__DATA TO USE__.

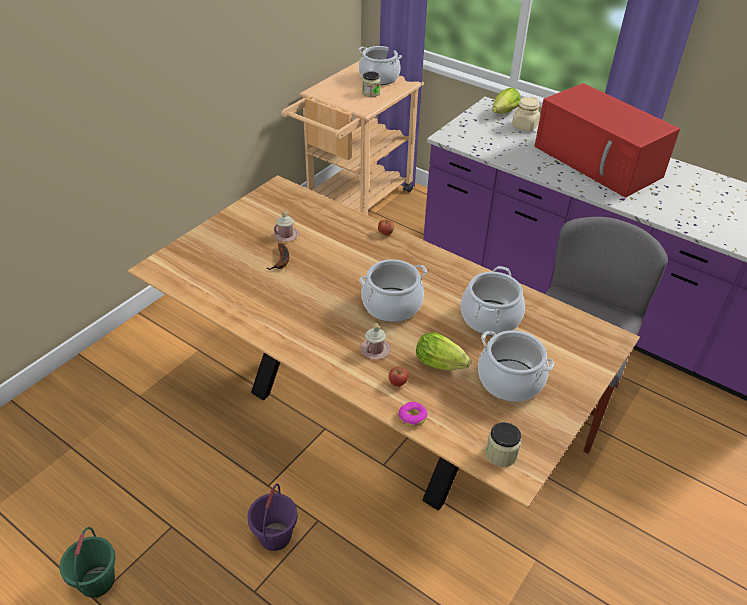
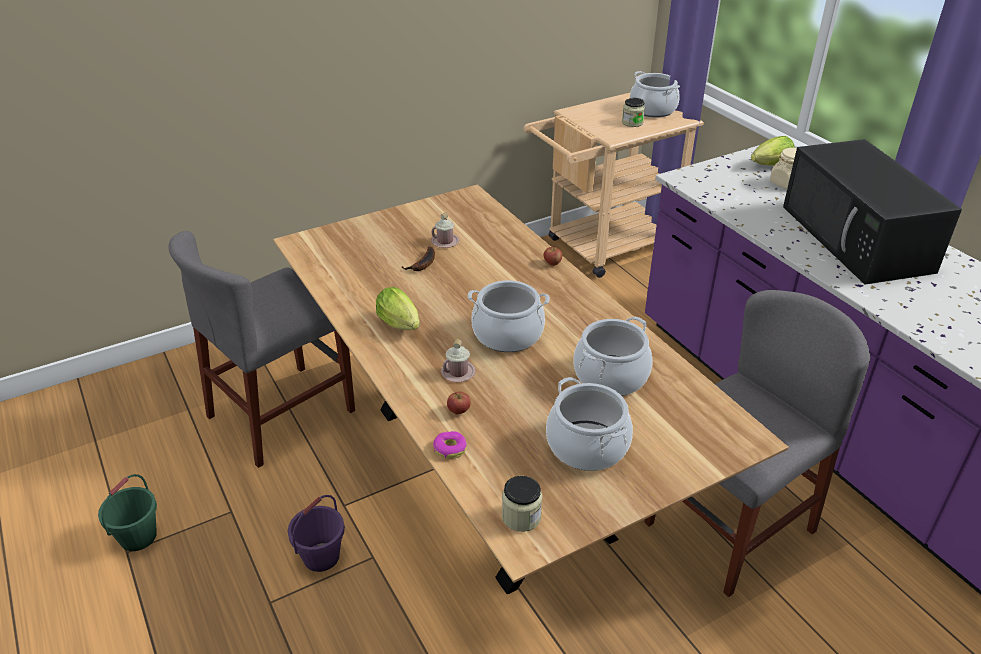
camera: 25 degrees right, 5 degrees down
(164, 423) = (282, 413): none -> grey chair
(442, 365) = (521, 408): lettuce -> lettuce (401, 325)
(599, 162) = (857, 239): red microwave -> black microwave

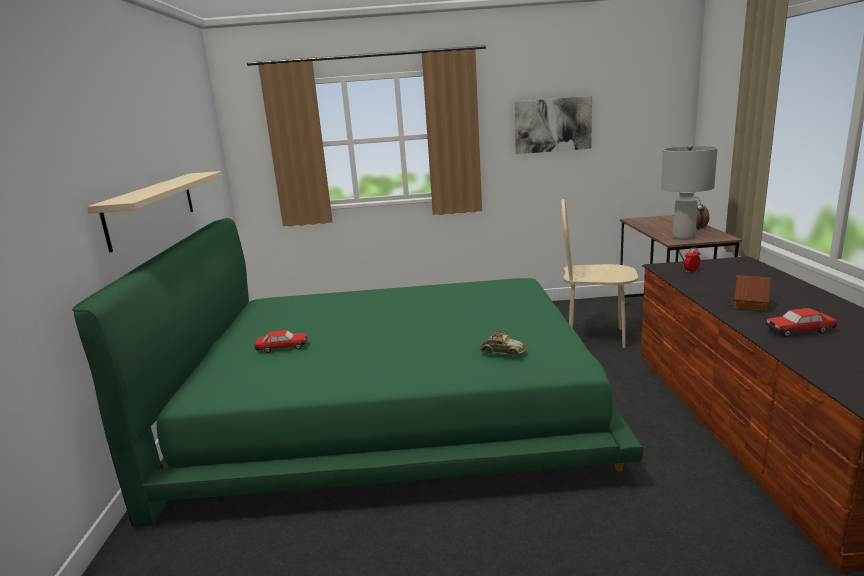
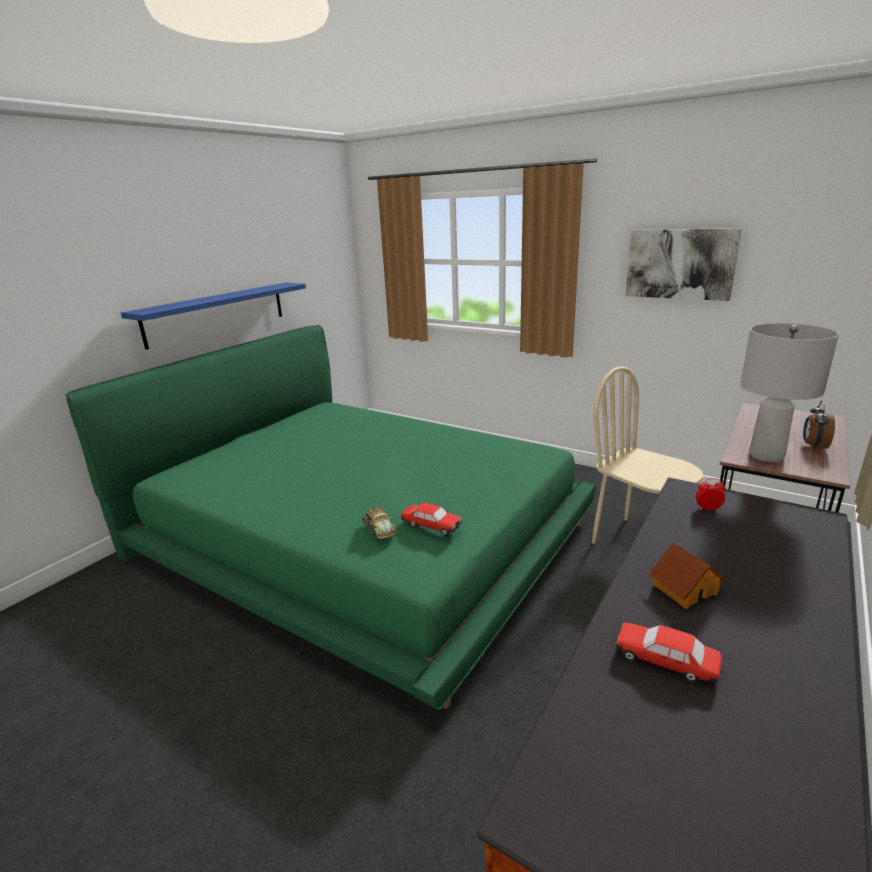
camera: 35 degrees right, 5 degrees up
(152, 207) = (217, 313): beige shelf -> blue shelf
(282, 348) = (264, 456): toy car -> toy car (431, 525)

__DIRECTIONS__.
Search the entries for the word "camera", then copy every line in which it is found.

__EXERCISE ANSWER__.
camera: 25 degrees right, 5 degrees down
camera: 35 degrees right, 5 degrees up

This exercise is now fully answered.